But the most hypocritical aspect of Romney's assertions about the American electorate is that it completely ignores the obvious self-interests of his own base. Romney isn't so naive as to believe that the CEOs, NASCAR owners, casino magnates and banking industry types who funded his campaign and allied Super PACs were acting in the country's best interest. He knows that these donors spent their billions because they wanted a continuation or expansion of the Bush tax cuts for the rich, repeal of the Affordable Care Act, and a reduction in the capital gains tax. They were not donating out of the goodness of their own hearts. They expected a return on their investment, and they didn't get it. Meanwhile, the entire strategy of the Romney campaign was dedicated to driving up turnout and racial resentment among white, working-class voters who were susceptible to the racism-tinged narrative that their hard-earned tax dollars were being wasted on freeloading minorities, and that Mitt Romney would fix it.

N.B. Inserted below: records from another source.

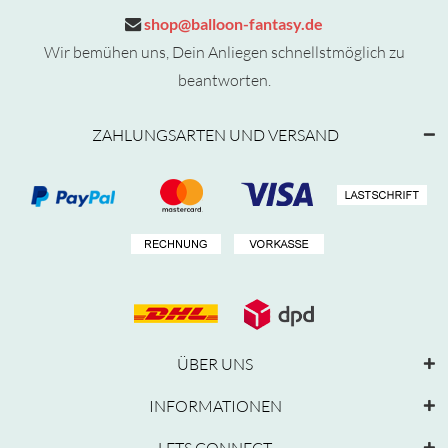
shop@balloon-fantasy.de
Wir bemühen uns, Dein Anliegen schnellstmöglich zu
beantworten.
ZAHLUNGSARTEN UND VERSAND
ÜBER UNS
INFORMATIONEN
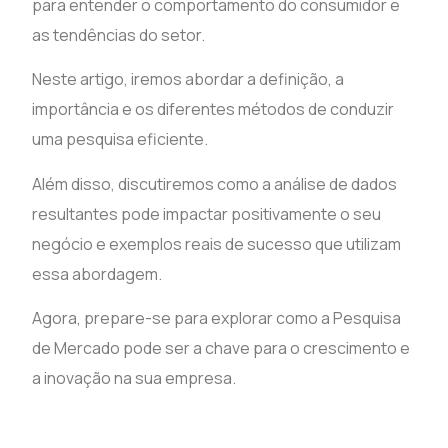
para entender o comportamento do consumidor e
as tendências do setor.
Neste artigo, iremos abordar a definição, a
importância e os diferentes métodos de conduzir
uma pesquisa eficiente.
Além disso, discutiremos como a análise de dados
resultantes pode impactar positivamente o seu
negócio e exemplos reais de sucesso que utilizam
essa abordagem.
Agora, prepare-se para explorar como a Pesquisa
de Mercado pode ser a chave para o crescimento e
a inovação na sua empresa.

Whether this supposed self-interest of these white working-class voters was based on facts or not is immaterial.
Either Mitt Romney is aware of his own hypocrisy and has no shame, or he has internalized that idea that voting one's self-interest is only acceptable for whites and the wealthy, while any effort to reach out to the self-interests of the youth, women and racial minorities constitutes a fractious and immoral pandering. Just like Politico's belief that only white voters constitute a "mandate," it's an idea based off of old biases, and one that doesn't reflect the reality of the new American electorate.
The Republican Party is viewed as the province of rich, old white men who are seeking to consolidate their power as much as possible; and ultimately, no matter how much money they pump into the electoral process, there will always be less of them than of everyone else. Even arch-conservative ideologues like Ramesh Ponnuru understand this dynamic, and are afraid for the future if it remains unchanged:
The perception that the Republican party serves the interests only of the rich underlies all the demographic weaknesses that get discussed in narrower terms. Hispanics do not vote for the Democrats solely because of immigration. Many of them are poor and lack health insurance, and they hear nothing from the Republicans but a lot from the Democrats about bettering their situation. Young people, too, are economically insecure, especially these days. If Republicans found a way to apply conservative principles in ways that offered tangible benefits to most voters and then talked about this agenda in those terms, they would improve their standing among all of these groups while also increasing their appeal to white working-class voters.The problem for Mr. Ponnuru, however, is that the ideas he presents—and thus, the choices facing the Republican Party—are mutually exclusive, precisely because conservative principles do not offer tangible benefits to most voters. They do not offer the most benefits to the women whom conservative leaders keep on calling sluts for wanting more access to birth control; they do not offer the most benefits to the working poor; they do not offer the most benefits to young voters struggling to pay off obscene amounts of debt; they do not offer the most benefit for Latinos who are concerned about immigration issues and their own economic realities; and they do not offer the most benefit for those who are dependent on the social safety net and are told that government has made them lazy and that cutting them off will force them to work harder for jobs that don't exist. Instead, conservative principles only offer the most benefits to suburban whites and the wealthy who seek more laissez-faire policies on taxes and regulation.
Everyone, at some level, votes their perceived self-interests. The problem facing conservatives is that there are now more of us than there are of them.